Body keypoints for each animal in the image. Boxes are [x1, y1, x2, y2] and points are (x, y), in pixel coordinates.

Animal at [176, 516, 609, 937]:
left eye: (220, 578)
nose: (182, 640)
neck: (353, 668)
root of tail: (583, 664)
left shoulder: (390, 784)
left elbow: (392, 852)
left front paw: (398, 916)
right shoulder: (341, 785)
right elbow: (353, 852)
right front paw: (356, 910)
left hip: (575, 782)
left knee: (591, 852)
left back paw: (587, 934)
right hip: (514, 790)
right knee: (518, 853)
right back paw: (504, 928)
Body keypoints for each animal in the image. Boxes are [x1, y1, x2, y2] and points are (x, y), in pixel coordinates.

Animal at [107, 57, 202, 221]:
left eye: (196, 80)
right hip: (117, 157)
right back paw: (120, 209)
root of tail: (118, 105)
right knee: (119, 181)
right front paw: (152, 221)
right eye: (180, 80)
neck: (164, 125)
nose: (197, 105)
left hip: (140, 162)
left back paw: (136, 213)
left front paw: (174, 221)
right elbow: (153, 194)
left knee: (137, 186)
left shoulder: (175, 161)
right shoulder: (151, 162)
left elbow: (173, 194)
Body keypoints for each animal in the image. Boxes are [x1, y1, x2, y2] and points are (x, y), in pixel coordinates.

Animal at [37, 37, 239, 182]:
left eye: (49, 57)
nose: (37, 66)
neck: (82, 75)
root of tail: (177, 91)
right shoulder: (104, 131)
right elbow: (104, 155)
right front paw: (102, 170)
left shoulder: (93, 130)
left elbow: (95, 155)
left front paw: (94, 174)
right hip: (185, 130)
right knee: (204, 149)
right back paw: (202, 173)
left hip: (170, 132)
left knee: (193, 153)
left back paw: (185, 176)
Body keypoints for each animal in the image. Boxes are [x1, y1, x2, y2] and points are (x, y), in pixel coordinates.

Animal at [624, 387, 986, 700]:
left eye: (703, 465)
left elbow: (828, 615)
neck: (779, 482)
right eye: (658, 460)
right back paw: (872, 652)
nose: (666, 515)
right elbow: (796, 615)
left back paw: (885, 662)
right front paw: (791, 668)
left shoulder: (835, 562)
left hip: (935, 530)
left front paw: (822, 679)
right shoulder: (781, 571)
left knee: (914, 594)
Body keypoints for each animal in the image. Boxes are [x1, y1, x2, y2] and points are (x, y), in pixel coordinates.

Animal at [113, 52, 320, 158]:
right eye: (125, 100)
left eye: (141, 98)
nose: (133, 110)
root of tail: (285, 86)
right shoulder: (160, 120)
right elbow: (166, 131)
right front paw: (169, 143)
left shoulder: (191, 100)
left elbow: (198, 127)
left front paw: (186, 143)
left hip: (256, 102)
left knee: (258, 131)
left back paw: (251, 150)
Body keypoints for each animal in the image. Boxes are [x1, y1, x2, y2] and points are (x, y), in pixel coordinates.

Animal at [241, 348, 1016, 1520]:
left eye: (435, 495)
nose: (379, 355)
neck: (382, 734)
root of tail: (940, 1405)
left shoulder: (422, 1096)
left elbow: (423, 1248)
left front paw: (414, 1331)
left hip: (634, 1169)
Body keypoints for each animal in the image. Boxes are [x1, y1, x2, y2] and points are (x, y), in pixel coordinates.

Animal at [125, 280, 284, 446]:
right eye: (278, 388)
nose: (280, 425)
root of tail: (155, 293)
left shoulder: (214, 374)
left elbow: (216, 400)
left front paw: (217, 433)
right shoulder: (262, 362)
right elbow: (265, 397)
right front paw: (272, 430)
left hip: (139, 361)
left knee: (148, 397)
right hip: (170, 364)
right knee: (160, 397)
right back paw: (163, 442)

⁂

● EXERCISE PROMPT: This exercise calls for repeating every line of the data exactly.

● EXERCISE RESULT:
Body keypoints for each animal in the image. Boxes are [x1, y1, x2, y2] and points are (x, y), in pixel coordinates.

Animal at [176, 516, 609, 937]:
left eye: (220, 578)
nose: (182, 640)
neck: (353, 668)
root of tail: (583, 664)
left shoulder: (390, 784)
left elbow: (392, 852)
left front paw: (398, 916)
right shoulder: (341, 785)
right elbow: (353, 852)
right front paw: (356, 910)
left hip: (575, 782)
left knee: (591, 852)
left back paw: (587, 934)
right hip: (514, 790)
right knee: (518, 853)
right back paw: (504, 928)
Body keypoints for each animal in the image. Boxes are [x1, y1, x2, y2] and points are (x, y), in pixel coordinates.

Animal at [107, 57, 202, 221]:
left eye: (196, 80)
right hip: (117, 157)
right back paw: (120, 209)
root of tail: (118, 105)
right knee: (119, 181)
right front paw: (152, 221)
right eye: (180, 80)
neck: (164, 125)
nose: (197, 105)
left hip: (140, 162)
left back paw: (136, 213)
left front paw: (174, 221)
right elbow: (153, 194)
left knee: (137, 186)
left shoulder: (175, 161)
right shoulder: (151, 162)
left elbow: (173, 194)
Body keypoints for each animal in the image. Boxes are [x1, y1, x2, y2] and points are (x, y), in pixel coordinates.

Animal at [37, 37, 239, 182]:
left eye: (49, 57)
nose: (37, 66)
neck: (82, 75)
root of tail: (177, 91)
right shoulder: (104, 131)
right elbow: (104, 155)
right front paw: (102, 170)
left shoulder: (93, 130)
left elbow: (95, 155)
left front paw: (94, 174)
right hip: (185, 130)
right knee: (204, 149)
right back paw: (202, 173)
left hip: (170, 132)
left knee: (193, 153)
left back paw: (185, 176)
Body keypoints for each animal in the image. Boxes are [x1, y1, x2, y2] and points are (x, y), in pixel coordinates.

Animal at [624, 387, 986, 700]:
left eye: (703, 465)
left elbow: (828, 615)
neck: (779, 482)
right eye: (658, 460)
right back paw: (872, 652)
nose: (666, 515)
right elbow: (796, 615)
left back paw: (885, 662)
right front paw: (791, 668)
left shoulder: (835, 562)
left hip: (935, 530)
left front paw: (822, 679)
right shoulder: (781, 571)
left knee: (914, 594)
Body keypoints for each animal in the image. Boxes are [x1, y1, x2, y2] and points are (x, y), in pixel coordinates.

Animal at [113, 52, 320, 158]:
right eye: (125, 100)
left eye: (141, 98)
nose: (133, 110)
root of tail: (285, 86)
right shoulder: (160, 120)
right elbow: (166, 131)
right front paw: (169, 143)
left shoulder: (191, 100)
left elbow: (198, 127)
left front paw: (186, 143)
left hip: (256, 102)
left knee: (258, 131)
left back paw: (251, 150)
Body keypoints for each animal in the image. Boxes are [x1, y1, x2, y2] and points are (x, y), in pixel coordinates.

Animal at [241, 348, 1016, 1520]:
left eye: (435, 495)
nose: (379, 355)
neck: (382, 734)
root of tail: (940, 1405)
left shoulder: (422, 1096)
left elbow: (423, 1248)
left front paw: (414, 1331)
left hip: (634, 1169)
Body keypoints for each animal in the image. Boxes are [x1, y1, x2, y2] and points are (x, y), in pixel coordinates.

Animal at [125, 280, 284, 446]:
right eye: (278, 388)
nose: (280, 425)
root of tail: (155, 293)
left shoulder: (214, 374)
left elbow: (216, 400)
left front paw: (217, 433)
right shoulder: (262, 362)
right elbow: (265, 397)
right front paw: (272, 430)
left hip: (139, 361)
left knee: (148, 397)
right hip: (170, 364)
right knee: (160, 397)
right back paw: (163, 442)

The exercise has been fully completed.